Where has this sudden zest for natural beauty come from? Pop culture is littered with clues—“Sweatpants, hair tied, chilling with no makeup on,” Drake crooned in his 2009 hit, “Best I Ever Had,” “That’s when you’re the prettiest, I hope that you don’t take it wrong.” As Emily Matchar explained in her Homeward Bound: Why Women Are Embracing the New Domestic, this emphasis on all things organic fits into a larger backlash against women’s liberation.

“This isn’t, of course, the first time home and hearth have been put on such a pedestal: The 1950s brought us the Happy Housewife, while the 1980s served up a minor flurry of media stories about ‘nesting’ and ‘cocooning’ among professional women,” she wrote. Juicing and no makeup are the natural outgrowth of the farmer’s markets, bread baking, and anti-vaccination efforts Matchar classified as the “new domestic.” A shared fear of “toxins” crops up among the urban farmers she profiled and the juice advocates hawking their wares. Natural beauty is simply the beauty myth repackaged and sold back to women under the guise of self-care.

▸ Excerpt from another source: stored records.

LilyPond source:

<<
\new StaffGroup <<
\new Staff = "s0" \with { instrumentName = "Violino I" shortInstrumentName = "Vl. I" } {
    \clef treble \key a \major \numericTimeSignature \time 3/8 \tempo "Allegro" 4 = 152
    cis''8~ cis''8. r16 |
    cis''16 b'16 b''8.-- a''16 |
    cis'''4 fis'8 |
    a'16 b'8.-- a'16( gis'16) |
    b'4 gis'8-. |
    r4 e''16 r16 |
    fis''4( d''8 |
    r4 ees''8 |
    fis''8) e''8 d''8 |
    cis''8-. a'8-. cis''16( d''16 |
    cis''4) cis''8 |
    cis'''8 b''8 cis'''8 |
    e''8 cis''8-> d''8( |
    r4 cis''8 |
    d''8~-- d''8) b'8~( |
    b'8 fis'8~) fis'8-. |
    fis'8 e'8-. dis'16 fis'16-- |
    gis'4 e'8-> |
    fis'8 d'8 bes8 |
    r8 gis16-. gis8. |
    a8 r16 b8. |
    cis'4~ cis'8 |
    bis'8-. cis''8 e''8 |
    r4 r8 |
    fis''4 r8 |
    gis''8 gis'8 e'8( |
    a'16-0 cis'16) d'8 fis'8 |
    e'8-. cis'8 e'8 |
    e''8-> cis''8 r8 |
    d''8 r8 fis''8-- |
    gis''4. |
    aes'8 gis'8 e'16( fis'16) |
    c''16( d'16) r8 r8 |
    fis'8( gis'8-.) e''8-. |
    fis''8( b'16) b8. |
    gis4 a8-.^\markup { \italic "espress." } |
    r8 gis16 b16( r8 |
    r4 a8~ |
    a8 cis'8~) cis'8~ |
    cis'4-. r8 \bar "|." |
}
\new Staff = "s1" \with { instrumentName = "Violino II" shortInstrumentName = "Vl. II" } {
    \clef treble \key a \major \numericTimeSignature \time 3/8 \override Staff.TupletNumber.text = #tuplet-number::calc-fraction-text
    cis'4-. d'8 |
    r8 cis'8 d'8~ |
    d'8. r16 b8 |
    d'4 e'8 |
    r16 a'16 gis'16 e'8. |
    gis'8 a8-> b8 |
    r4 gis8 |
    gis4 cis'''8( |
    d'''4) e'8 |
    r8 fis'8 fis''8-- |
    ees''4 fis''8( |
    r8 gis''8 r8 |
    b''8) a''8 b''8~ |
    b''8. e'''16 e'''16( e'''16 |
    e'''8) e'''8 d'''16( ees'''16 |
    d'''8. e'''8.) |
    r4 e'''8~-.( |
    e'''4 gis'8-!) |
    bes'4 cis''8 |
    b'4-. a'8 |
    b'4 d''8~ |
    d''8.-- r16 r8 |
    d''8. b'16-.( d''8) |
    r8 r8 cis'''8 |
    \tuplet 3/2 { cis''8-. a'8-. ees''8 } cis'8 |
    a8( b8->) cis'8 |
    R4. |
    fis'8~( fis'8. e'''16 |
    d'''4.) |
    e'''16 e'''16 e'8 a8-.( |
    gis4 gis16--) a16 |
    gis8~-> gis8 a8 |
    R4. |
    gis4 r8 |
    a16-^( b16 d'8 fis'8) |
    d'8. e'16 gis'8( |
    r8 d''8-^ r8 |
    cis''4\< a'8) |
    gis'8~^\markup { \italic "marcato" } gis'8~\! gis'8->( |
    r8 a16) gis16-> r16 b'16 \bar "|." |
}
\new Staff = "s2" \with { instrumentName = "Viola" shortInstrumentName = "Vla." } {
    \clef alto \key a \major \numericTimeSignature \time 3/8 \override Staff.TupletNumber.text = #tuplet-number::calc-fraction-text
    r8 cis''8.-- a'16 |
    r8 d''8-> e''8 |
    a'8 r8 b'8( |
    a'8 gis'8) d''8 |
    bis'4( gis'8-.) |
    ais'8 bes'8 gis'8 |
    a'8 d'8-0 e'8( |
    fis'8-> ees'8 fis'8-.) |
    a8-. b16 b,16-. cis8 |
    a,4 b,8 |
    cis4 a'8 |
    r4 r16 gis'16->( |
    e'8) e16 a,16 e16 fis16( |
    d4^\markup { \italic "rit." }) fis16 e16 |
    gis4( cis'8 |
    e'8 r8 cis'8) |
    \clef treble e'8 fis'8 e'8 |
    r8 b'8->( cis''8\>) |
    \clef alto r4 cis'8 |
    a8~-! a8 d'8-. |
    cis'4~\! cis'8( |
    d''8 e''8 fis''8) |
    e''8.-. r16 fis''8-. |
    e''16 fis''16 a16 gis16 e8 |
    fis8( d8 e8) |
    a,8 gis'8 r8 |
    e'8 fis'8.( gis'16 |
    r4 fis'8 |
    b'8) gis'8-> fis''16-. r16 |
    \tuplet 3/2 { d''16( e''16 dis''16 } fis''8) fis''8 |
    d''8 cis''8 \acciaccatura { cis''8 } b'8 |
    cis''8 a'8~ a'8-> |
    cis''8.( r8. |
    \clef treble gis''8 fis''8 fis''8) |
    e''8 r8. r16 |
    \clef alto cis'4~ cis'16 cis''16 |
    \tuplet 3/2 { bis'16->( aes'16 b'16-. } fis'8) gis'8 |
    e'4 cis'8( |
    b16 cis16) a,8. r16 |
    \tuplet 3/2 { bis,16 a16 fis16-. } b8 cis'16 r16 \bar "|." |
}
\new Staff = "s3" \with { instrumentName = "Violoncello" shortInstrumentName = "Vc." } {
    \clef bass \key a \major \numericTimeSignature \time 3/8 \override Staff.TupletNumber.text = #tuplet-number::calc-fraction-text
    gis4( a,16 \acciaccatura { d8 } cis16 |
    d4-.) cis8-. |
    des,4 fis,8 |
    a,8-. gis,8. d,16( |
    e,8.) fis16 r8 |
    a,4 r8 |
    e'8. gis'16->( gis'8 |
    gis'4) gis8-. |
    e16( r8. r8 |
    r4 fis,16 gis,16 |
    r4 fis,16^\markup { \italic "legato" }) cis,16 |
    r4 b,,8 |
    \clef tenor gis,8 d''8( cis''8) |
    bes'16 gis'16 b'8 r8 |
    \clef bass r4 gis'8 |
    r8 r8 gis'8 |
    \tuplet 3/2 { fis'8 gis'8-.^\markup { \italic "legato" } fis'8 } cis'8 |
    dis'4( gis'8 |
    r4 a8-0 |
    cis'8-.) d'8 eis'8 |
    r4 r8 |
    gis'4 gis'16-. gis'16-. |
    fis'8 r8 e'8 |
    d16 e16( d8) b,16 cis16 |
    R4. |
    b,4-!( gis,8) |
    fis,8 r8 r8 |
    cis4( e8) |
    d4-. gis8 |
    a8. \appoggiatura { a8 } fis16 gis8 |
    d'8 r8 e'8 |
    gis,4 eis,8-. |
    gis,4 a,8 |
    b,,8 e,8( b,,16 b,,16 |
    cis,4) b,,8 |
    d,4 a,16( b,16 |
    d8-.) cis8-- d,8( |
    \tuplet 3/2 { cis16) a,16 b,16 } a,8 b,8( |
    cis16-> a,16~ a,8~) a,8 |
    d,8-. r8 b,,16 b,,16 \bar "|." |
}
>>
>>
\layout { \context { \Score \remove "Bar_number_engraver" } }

Environmentalism has exploited women’s bodies in the past—PETA, especially, has a long history of degrading its spokeswomen—but when environmentalism moves “from the public sphere to the domestic,” as Matchar calls it, it disguises consumerism and objectification as political action. Juices, veganism, and modern apothecaries like Aesop might banish toxins from our food and skin, but they do little to preserve natural resources or combat dangers like air pollution.

Ultimately, it’s women’s bodies that are caught in the crosshairs, and while we may succeed, eventually, in toning ourselves to the exact specifications demanded by the male gaze, we will be makeup-free in a world increasingly inhospitable to our own existence. Fifty years after the heyday of the second wave, it has become something of a cliché to invoke “the goddess,” that earth mother supposedly within us all. “I would rather be a cyborg than a goddess,” web theorist Donna Haraway famously declared in her Cyborg Manifesto, heralding an increasingly digitalized world, but today, the goddess has returned. Amid the selfies, fitness apps, and exhortations to be all natural, she remains a myth, sold to women as an exemplar of femininity. Robot, goddess: The options for women, digital or organic, always seem to be objects of some kind. As for me, I simply want to be human.